Una tarde, mientras paseaba por las inmediaciones del puerto, Sejemjet tuvo un encuentro inesperado. El atardecer lucía radiante, y en el ambiente se respiraba la fragancia despedida por los macizos de alheña que crecían junto al camino. Del malecón llegaban las voces de los trabajadores que se afanaban en descargar un viejo mercante cargado de lino, y a lo lejos se oían las risas de los niños que jugaban en la orilla del río a ser soldados del faraón.

—Conquistaré Retenu con la punta de mi espada —decía uno.

Sejemjet se sonrió, y cerró los ojos para recibir en su rostro el sol que ya caía. Dentro de poco Ra-Atum, el sol crepuscular, se ocultaría por los cerros que vigilaban la necrópolis tebana, y Nut señorearía sobre Egipto. El soldado aspiró con deleite aquel aroma a alheña que tanto le gustaba, y entonces una voz clara como el agua de los manantiales de las montañas del Líbano pronunció su nombre.

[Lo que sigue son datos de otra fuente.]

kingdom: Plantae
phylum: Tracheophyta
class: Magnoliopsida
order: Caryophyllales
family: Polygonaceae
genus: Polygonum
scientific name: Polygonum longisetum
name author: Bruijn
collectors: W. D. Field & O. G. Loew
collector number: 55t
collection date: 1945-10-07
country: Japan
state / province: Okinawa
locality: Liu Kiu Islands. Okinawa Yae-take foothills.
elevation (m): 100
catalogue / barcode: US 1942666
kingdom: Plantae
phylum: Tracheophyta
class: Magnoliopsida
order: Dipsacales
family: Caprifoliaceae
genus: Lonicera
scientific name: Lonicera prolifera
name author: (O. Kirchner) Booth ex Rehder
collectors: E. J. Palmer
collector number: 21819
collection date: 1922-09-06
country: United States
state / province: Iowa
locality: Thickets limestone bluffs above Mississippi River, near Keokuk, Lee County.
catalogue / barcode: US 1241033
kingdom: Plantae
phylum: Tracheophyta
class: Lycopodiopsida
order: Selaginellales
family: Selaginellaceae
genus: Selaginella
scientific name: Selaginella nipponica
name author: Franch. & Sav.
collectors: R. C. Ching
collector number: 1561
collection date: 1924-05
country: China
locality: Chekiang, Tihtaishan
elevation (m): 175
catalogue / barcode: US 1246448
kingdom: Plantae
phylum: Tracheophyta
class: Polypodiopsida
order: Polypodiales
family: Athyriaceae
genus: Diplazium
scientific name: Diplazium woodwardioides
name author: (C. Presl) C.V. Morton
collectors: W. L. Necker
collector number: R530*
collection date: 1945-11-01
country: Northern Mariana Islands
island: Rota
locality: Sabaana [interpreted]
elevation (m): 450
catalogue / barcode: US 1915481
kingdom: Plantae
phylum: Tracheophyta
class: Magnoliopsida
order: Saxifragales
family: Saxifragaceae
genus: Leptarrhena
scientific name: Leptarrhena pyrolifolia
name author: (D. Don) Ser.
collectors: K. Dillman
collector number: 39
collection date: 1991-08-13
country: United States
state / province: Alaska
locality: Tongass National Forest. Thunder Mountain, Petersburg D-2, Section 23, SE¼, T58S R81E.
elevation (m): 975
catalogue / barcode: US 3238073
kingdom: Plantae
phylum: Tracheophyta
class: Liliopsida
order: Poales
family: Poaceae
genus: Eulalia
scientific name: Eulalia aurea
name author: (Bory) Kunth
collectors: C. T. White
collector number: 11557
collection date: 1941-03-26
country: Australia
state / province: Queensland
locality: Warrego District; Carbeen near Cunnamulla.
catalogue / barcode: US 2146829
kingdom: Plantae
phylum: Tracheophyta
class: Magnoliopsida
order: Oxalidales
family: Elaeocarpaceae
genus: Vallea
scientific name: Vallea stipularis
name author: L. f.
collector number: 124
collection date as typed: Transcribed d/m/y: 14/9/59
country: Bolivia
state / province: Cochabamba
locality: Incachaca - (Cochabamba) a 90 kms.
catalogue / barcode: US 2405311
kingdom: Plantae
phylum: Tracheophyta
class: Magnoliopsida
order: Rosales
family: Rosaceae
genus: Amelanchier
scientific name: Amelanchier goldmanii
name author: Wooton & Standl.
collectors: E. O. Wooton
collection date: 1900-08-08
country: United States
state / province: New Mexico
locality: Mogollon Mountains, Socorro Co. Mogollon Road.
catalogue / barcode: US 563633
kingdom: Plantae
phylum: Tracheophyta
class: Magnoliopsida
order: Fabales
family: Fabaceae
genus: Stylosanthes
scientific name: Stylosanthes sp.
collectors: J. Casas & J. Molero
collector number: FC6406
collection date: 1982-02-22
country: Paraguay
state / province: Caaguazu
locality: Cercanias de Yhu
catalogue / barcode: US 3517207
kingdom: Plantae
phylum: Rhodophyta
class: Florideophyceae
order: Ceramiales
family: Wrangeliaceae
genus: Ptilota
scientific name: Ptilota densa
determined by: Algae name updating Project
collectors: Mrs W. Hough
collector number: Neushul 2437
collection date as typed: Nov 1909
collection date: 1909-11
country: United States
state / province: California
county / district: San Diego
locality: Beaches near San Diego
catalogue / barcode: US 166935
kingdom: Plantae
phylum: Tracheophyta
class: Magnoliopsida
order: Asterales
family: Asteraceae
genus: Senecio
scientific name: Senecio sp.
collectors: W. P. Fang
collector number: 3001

Él parpadeó pesadamente, como si durante unos instantes se hubiera abandonado al sueño y regresara de él con disgusto. Mas al abrir los párpados tuvo la sensación de que todavía continuaba inmerso en su letargo. La figura de una joven se recortaba ante sus ojos cual si fuera parte de ese sueño. Al incidir el sol en su espalda, formaba una suerte de aura que envolvía aquel cuerpo en una sutil túnica confeccionada con hilos de magia. Era como las imágenes de las diosas que tantas veces había visto representadas en los muros de los templos, sólo que aquélla parecía haber cobrado vida. ¿Una diosa sentada en un palanquín que lo llamaba? Sin duda su corazón deliraba, mas la visión era tan hermosa que se entremezclaba con la fragancia que respiraba, pues tal era su fragilidad. Sejemjet volvió a cerrar los ojos, ya que no quería que aquel encanto desapareciera nunca de su corazón.

—Sejemjet, ¿no me reconoces?

Él volvió a parpadear azorado, e instintivamente se llevó una de las manos a la frente para protegerse del sol y así poder ver mejor.

—Soy Isis, ¿acaso no me recuerdas? —oyó que le decían.

Sejemjet se frotó los ojos un instante, y enseguida vio cómo una joven sentada en una silla de manos le sonreía. El sueño se había hecho corpóreo, y él avanzó hacia aquel espejismo que parecía creado por las manos de la mismísima Hathor.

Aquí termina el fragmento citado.